Ни на кого не глядя, вышла она из дому, а маляры перенесли всю кабинетную мебель в столовую и взялись за работу.
В квартире запахло масляной краской и смесью из охры и английской сажи. Беспорядок рос со дня на день. Загроможденные мебелью комнаты не убирались ни днем, ни вечером, а маляры все делали свое и, не торопясь, красили один потолок за другим.
Маляры были молодцы хоть куда: под запачканными куртками носили они вышитые рубахи, а девушки к ним так и льнули. Теперь они простаивали целые дни на своих высоких подножках, не спеша отмеряли расстояние линейками, водили по балкам кистями и, любуясь на свою работу, насвистывали унылую рабочую песенку.

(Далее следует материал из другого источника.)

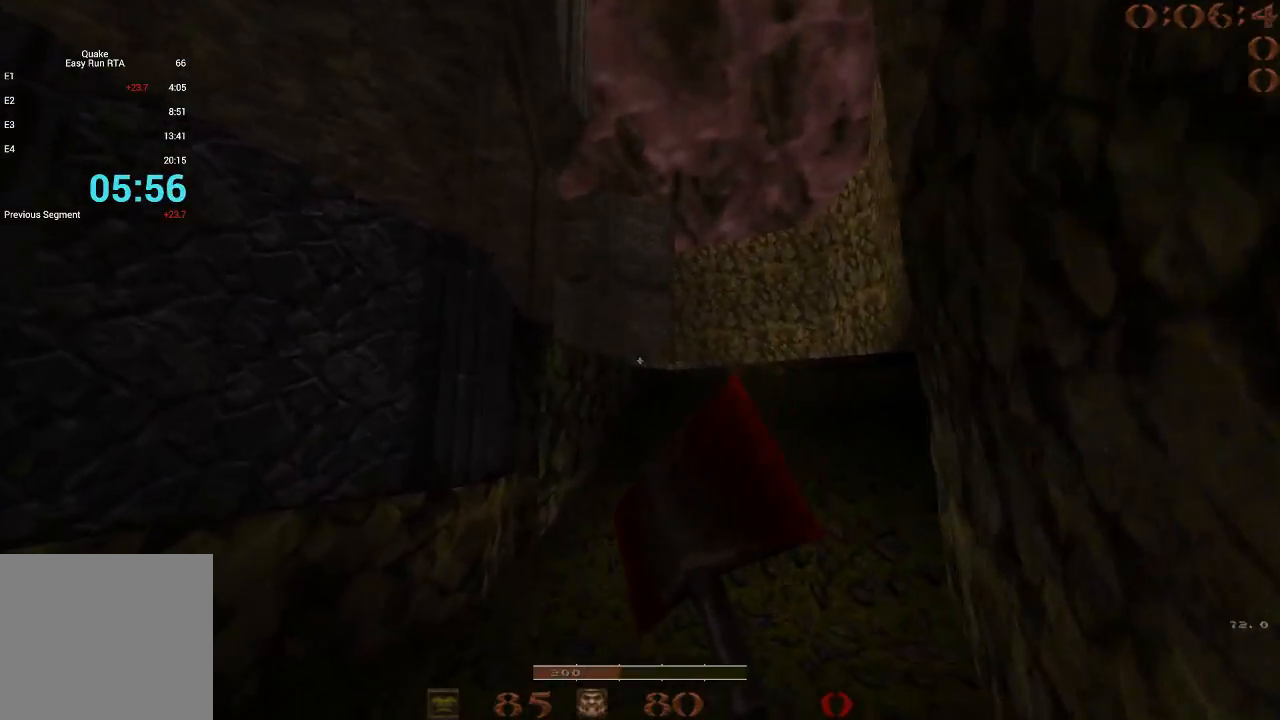
{"keys": ["w"], "events": []}
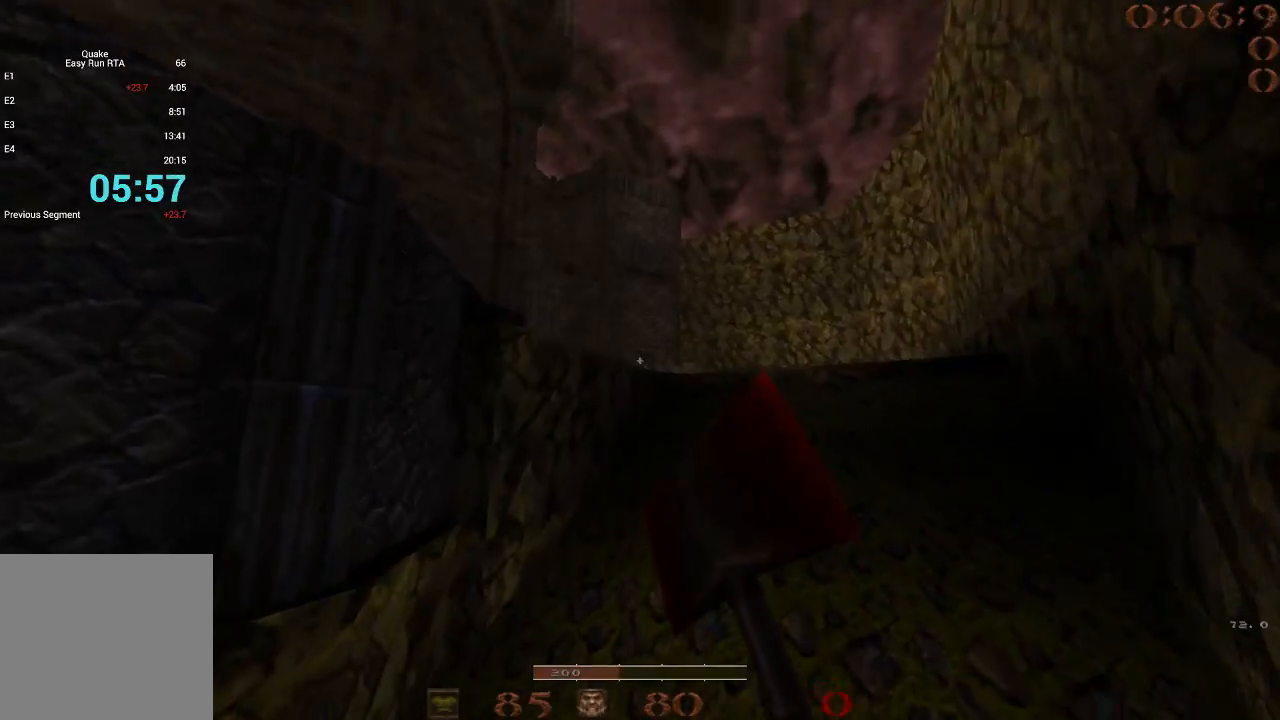
{"keys": ["d", "w"], "events": [[467, "d", "down"]]}
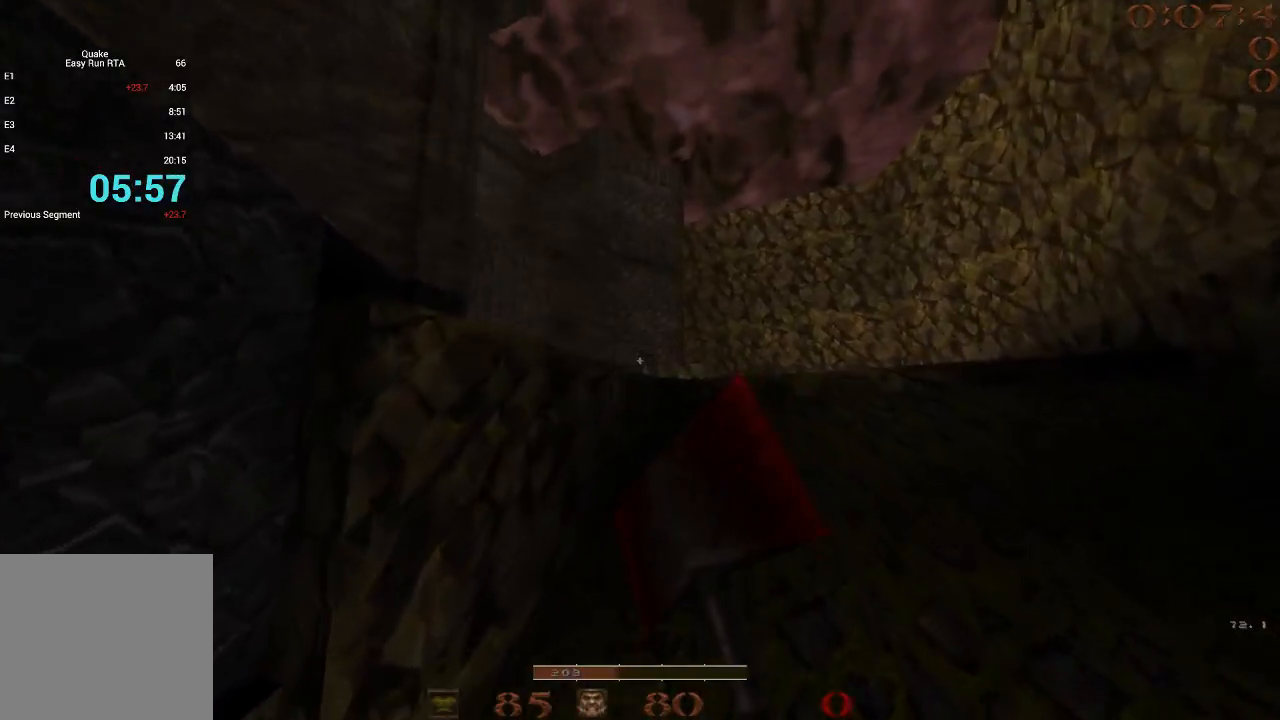
{"keys": ["d", "w"], "events": []}
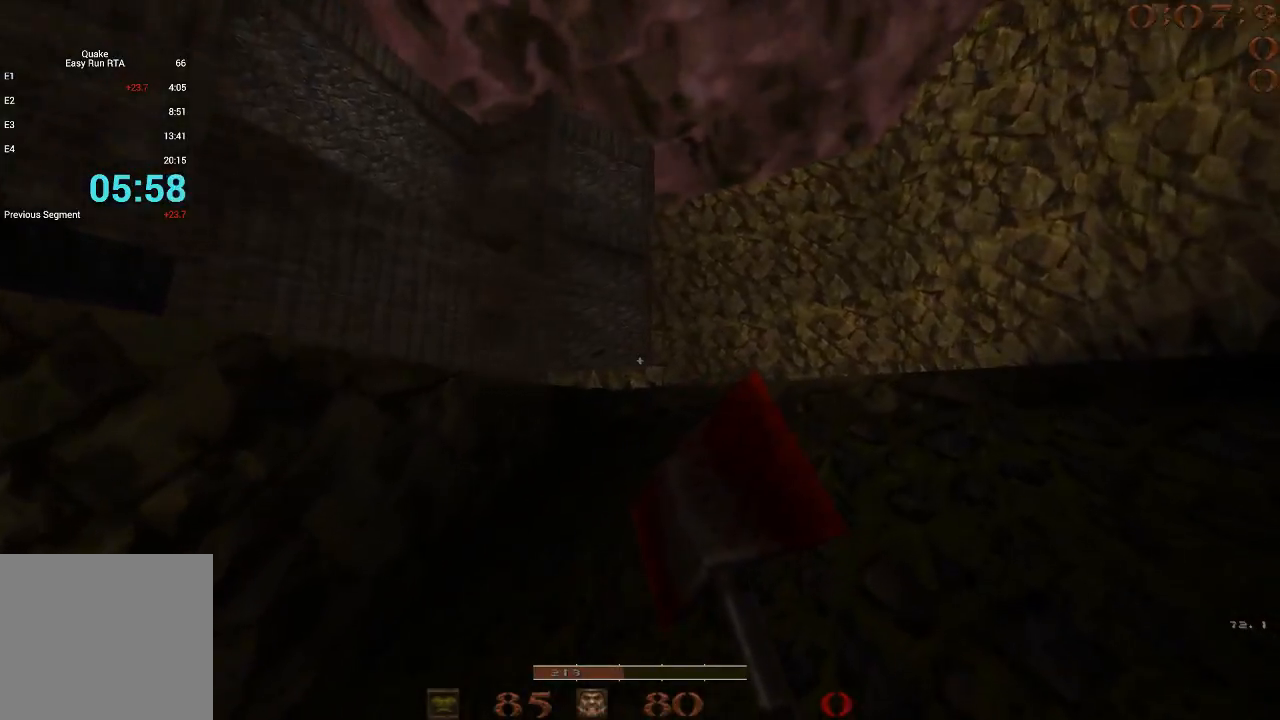
{"keys": ["a", "w"], "events": [[33, "d", "up"], [450, "a", "down"]]}
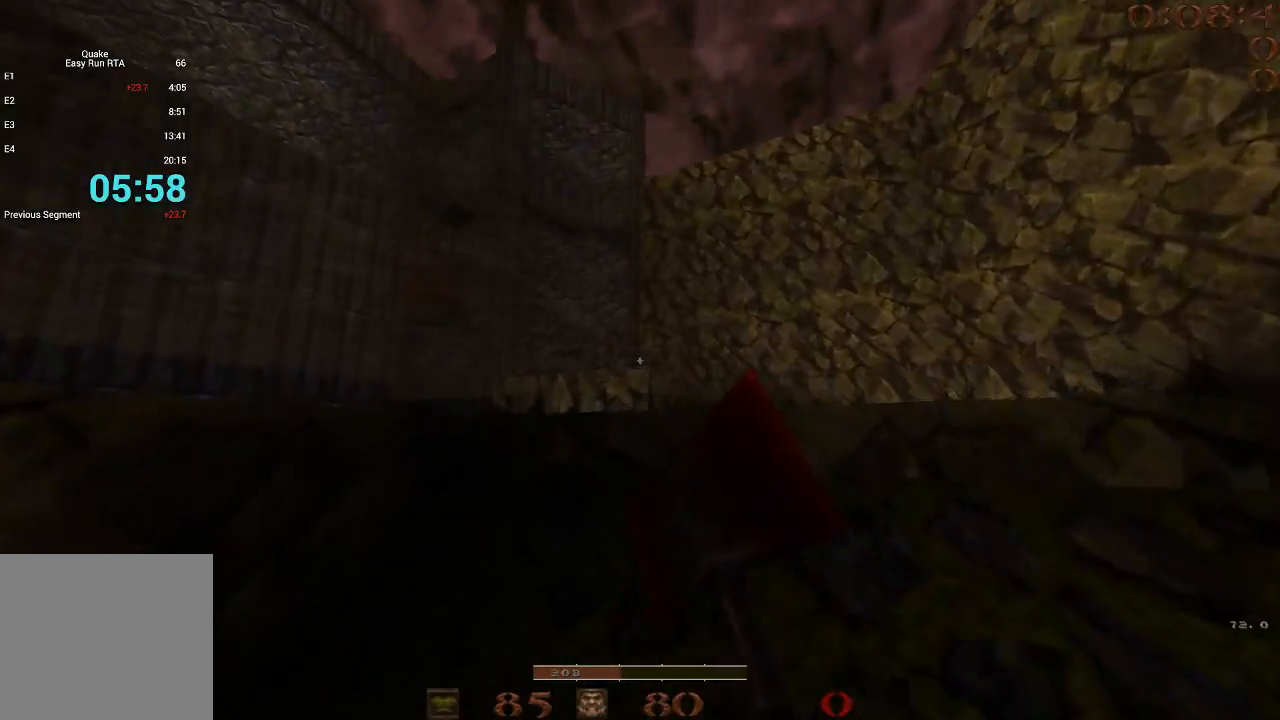
{"keys": ["w"], "events": [[100, "a", "up"]]}
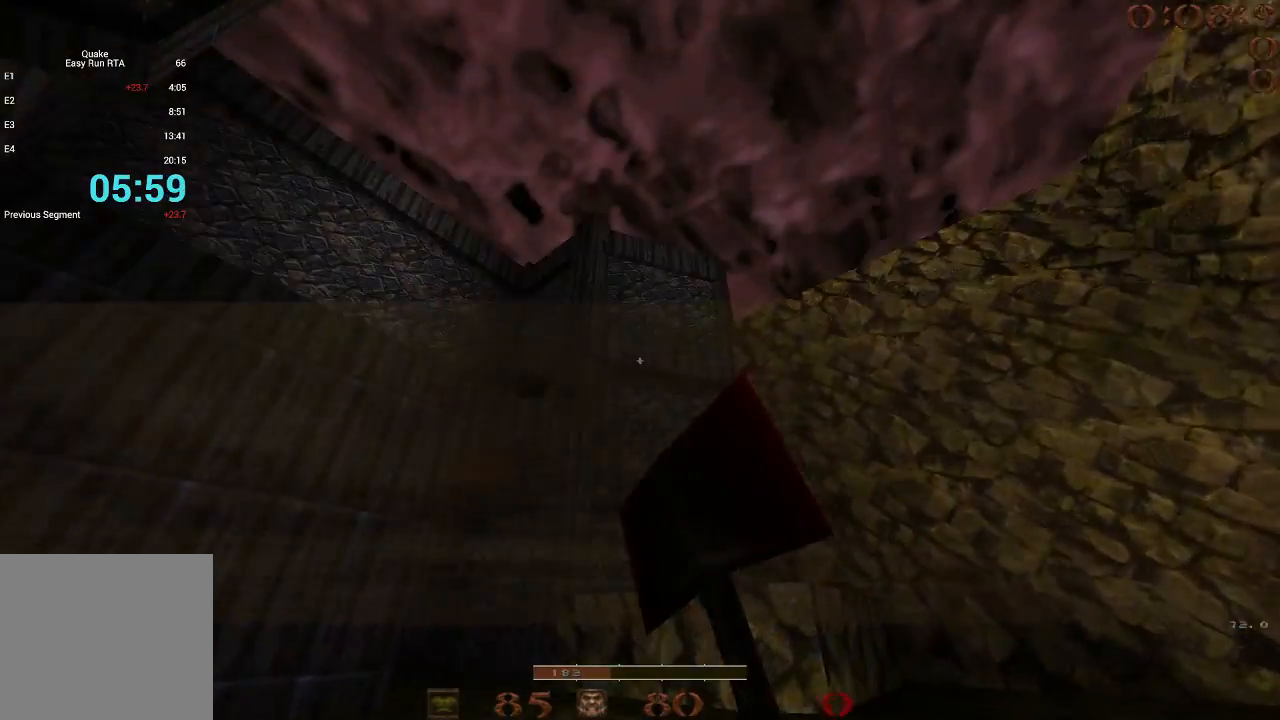
{"keys": ["w"], "events": []}
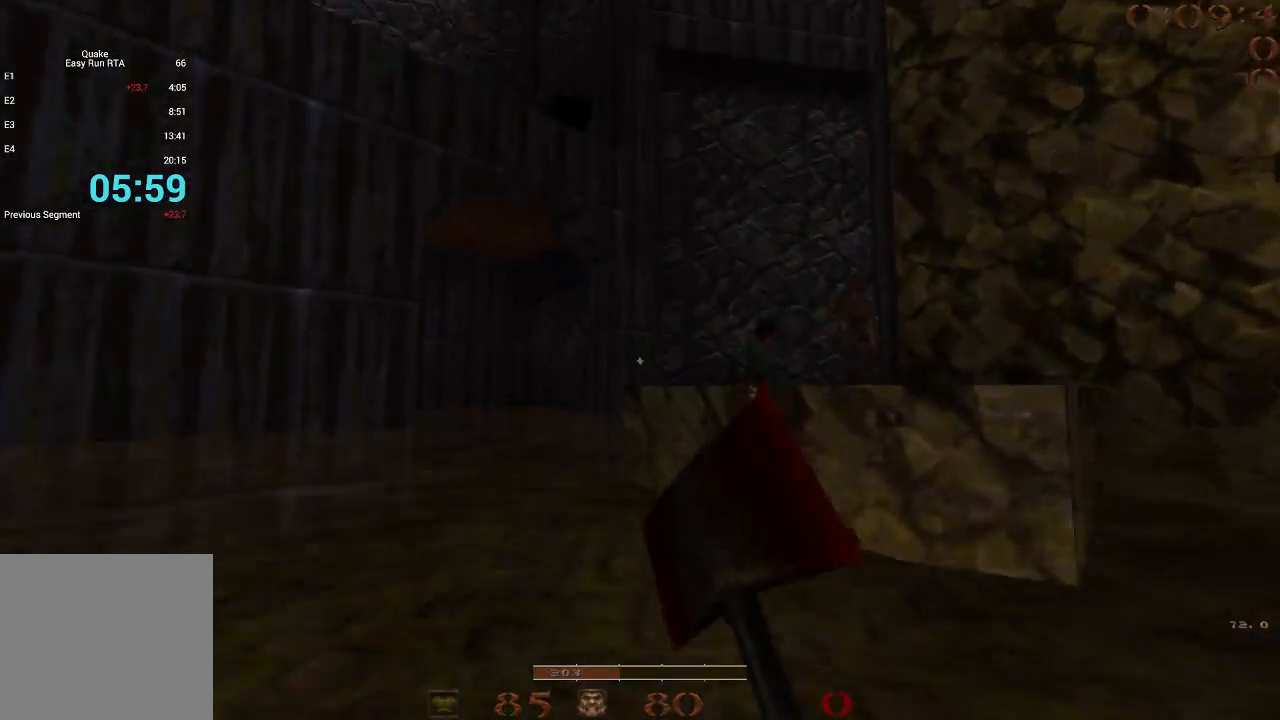
{"keys": ["d", "w"], "events": [[133, "a", "down"], [217, "a", "up"], [367, "d", "down"]]}
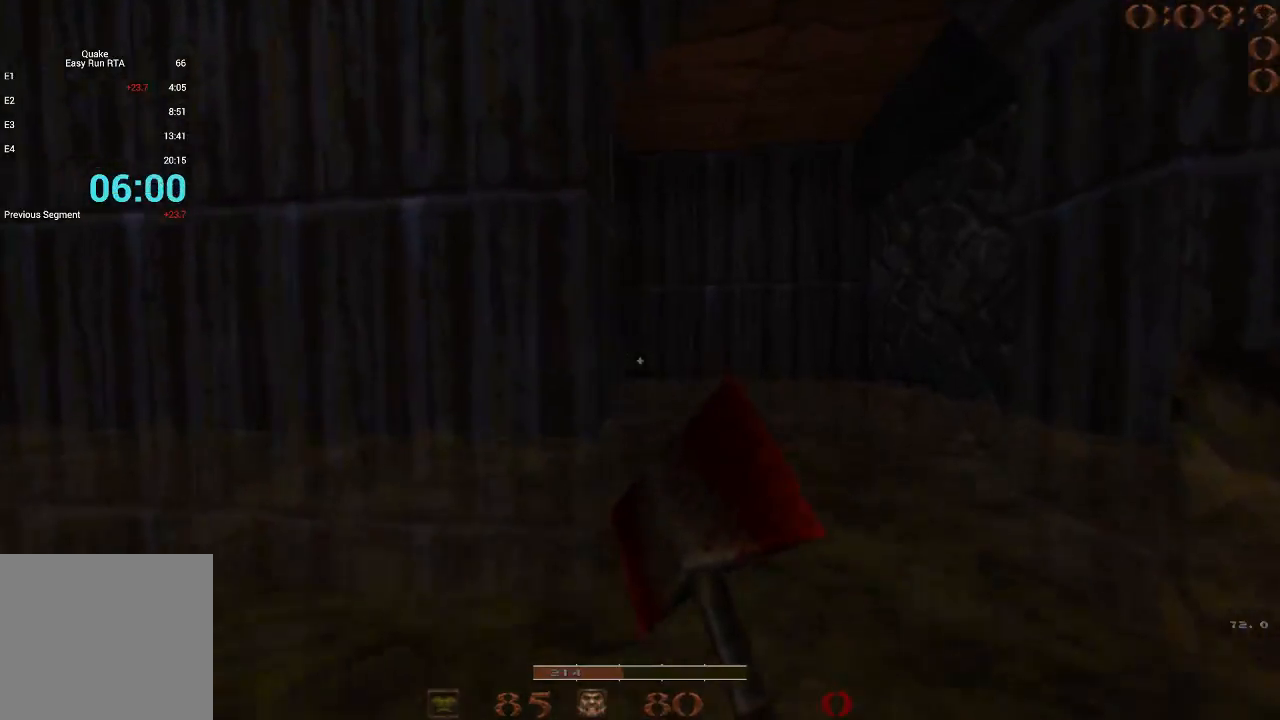
{"keys": ["d", "w"], "events": [[183, "d", "up"], [333, "d", "down"]]}
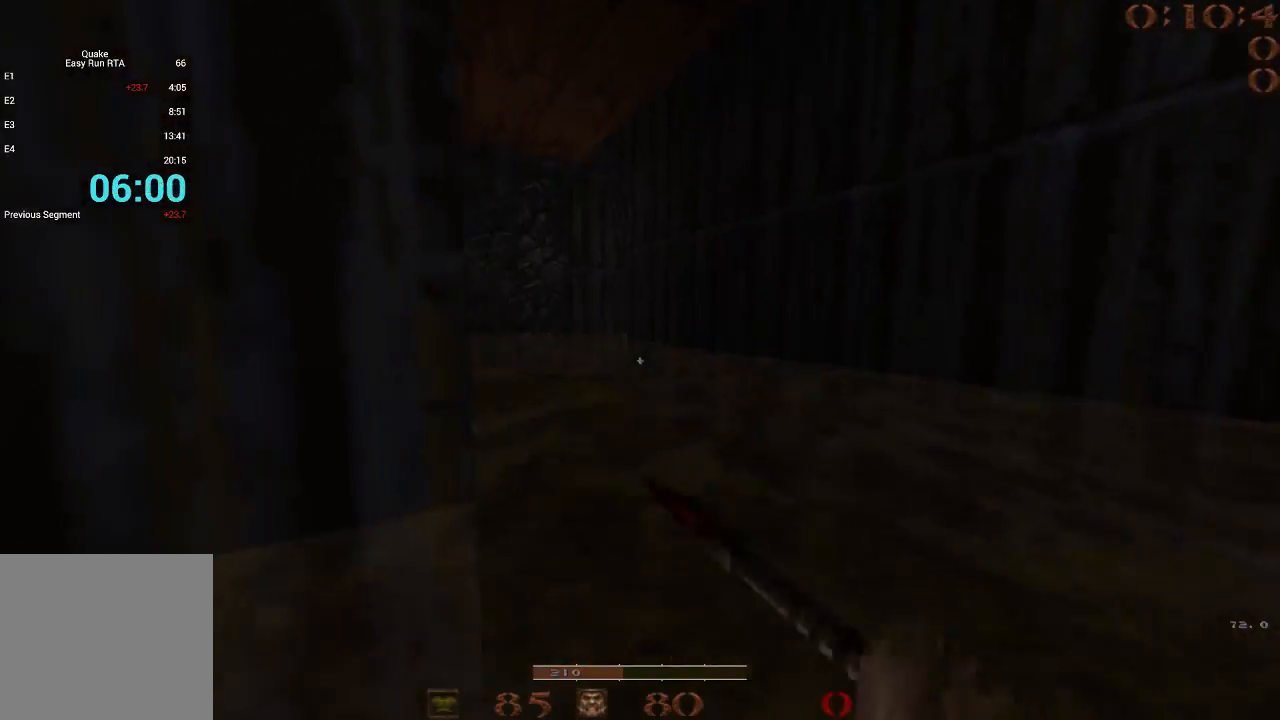
{"keys": ["a", "w"], "events": [[150, "a", "down"], [150, "d", "up"]]}
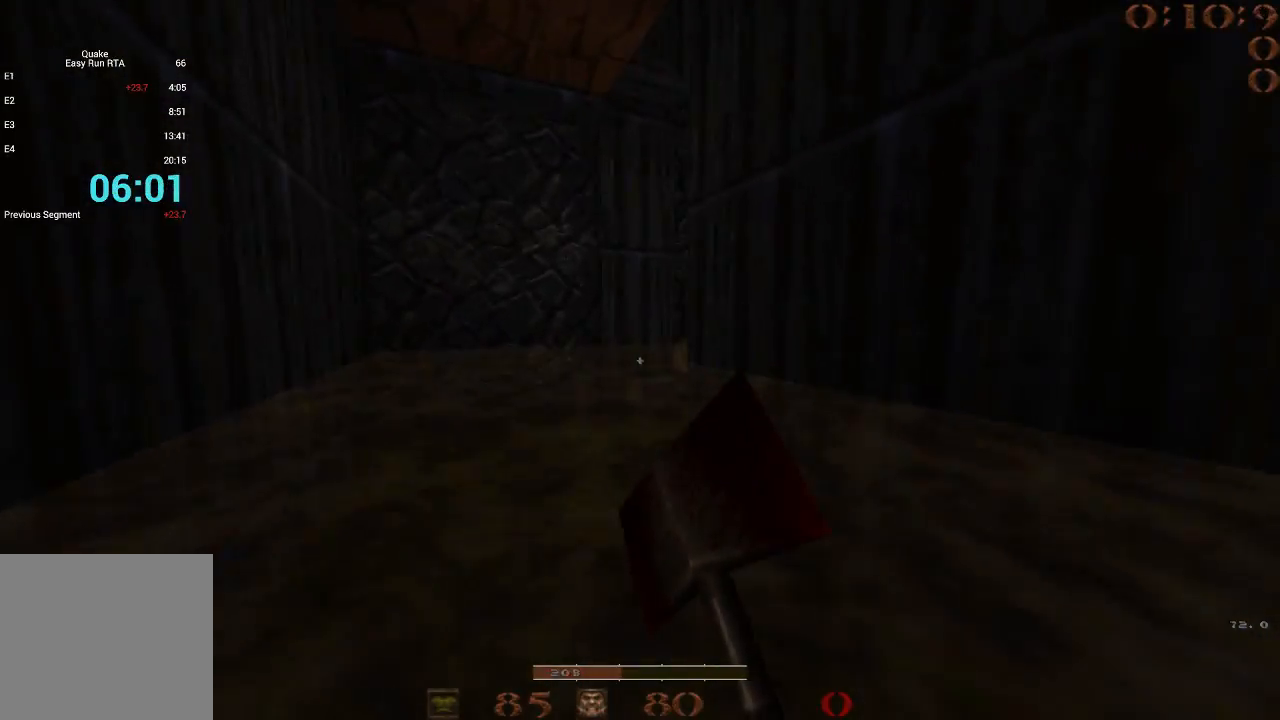
{"keys": ["w"], "events": [[450, "a", "up"]]}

Однажды одному из них пришлось отправиться за инструментом в соседнюю комнату, и что-то там его заинтересовало. Обратно вернулся он слегка возбужденный, огляделся кругом и, убедившись, что тут никого нет, кроме товарища, подмигнул ему:
— А ведь хозяюшка-то недурна, а?
Образ Миреле стоял у него перед глазами, когда он усаживался на лестнице возле товарища, покуривал папироску и рассказывал об одном из своих юношеских приключений:
— Было это, пожалуй, лет восемь назад… Работали мы в казенной деревне Клоке, и была там у хозяина молодая невестушка, быстрая такая, шустренькая…
А Миреле лежала на кушетке в соседней, загроможденной мебелью комнате; на ней был широкий капот с низким вырезом и поповскими рукавами; кутаясь в тонкую шаль, пыталась она вызвать в воображении разные места, куда можно было бы уехать из этого дома: «Все равно хуже, чем здесь, нигде не будет…»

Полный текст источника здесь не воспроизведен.